▸ Task item:
Begin at the line containing "plate: present [153,418,256,452]" in the entries below and end at the line containing "remote control: none"; transcribe that range exactly and nothing outside it.

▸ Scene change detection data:
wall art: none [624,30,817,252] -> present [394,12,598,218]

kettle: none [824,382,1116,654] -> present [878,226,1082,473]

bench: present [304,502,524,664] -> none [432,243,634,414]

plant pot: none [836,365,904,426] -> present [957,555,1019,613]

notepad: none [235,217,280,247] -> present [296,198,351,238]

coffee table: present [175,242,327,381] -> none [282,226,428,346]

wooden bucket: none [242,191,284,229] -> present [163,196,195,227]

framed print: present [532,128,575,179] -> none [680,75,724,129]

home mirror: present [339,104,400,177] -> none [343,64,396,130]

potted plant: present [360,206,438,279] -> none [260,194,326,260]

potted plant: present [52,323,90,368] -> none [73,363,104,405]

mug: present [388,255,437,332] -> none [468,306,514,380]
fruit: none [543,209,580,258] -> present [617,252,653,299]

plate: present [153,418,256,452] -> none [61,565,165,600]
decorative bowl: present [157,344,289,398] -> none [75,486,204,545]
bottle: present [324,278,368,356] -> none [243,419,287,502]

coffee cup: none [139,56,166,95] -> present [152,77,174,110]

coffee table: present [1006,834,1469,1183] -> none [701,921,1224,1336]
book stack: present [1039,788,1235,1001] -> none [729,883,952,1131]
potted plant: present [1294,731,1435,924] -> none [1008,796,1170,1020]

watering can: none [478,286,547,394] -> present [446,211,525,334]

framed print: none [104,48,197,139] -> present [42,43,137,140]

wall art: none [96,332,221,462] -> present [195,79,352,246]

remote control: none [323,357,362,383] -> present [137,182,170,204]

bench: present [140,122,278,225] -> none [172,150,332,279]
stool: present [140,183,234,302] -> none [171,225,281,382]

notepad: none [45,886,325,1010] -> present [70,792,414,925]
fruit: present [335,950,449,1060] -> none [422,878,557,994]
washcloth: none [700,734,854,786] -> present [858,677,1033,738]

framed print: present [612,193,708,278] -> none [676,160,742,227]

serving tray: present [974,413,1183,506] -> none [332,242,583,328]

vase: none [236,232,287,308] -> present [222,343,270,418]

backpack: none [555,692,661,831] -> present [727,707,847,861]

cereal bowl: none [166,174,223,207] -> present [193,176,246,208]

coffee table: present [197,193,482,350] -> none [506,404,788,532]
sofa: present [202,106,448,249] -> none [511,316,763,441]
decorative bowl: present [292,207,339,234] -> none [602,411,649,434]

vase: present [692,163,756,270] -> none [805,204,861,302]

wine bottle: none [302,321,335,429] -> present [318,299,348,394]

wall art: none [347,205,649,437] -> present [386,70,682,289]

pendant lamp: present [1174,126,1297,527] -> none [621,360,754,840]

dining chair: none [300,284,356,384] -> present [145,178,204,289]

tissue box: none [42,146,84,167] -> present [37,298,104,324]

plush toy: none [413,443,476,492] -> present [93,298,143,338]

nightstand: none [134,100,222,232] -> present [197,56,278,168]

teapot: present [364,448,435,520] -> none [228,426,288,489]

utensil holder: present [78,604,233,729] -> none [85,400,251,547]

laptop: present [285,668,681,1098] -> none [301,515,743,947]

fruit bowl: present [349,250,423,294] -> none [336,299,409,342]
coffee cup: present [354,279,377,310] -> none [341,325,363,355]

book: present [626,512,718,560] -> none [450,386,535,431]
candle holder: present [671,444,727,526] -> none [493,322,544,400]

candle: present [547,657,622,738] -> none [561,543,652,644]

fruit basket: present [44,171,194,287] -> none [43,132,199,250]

▸ Reply to the task:
plate: present [153,418,256,452] -> none [61,565,165,600]
decorative bowl: present [157,344,289,398] -> none [75,486,204,545]
bottle: present [324,278,368,356] -> none [243,419,287,502]

coffee cup: none [139,56,166,95] -> present [152,77,174,110]

coffee table: present [1006,834,1469,1183] -> none [701,921,1224,1336]
book stack: present [1039,788,1235,1001] -> none [729,883,952,1131]
potted plant: present [1294,731,1435,924] -> none [1008,796,1170,1020]

watering can: none [478,286,547,394] -> present [446,211,525,334]

framed print: none [104,48,197,139] -> present [42,43,137,140]

wall art: none [96,332,221,462] -> present [195,79,352,246]

remote control: none [323,357,362,383] -> present [137,182,170,204]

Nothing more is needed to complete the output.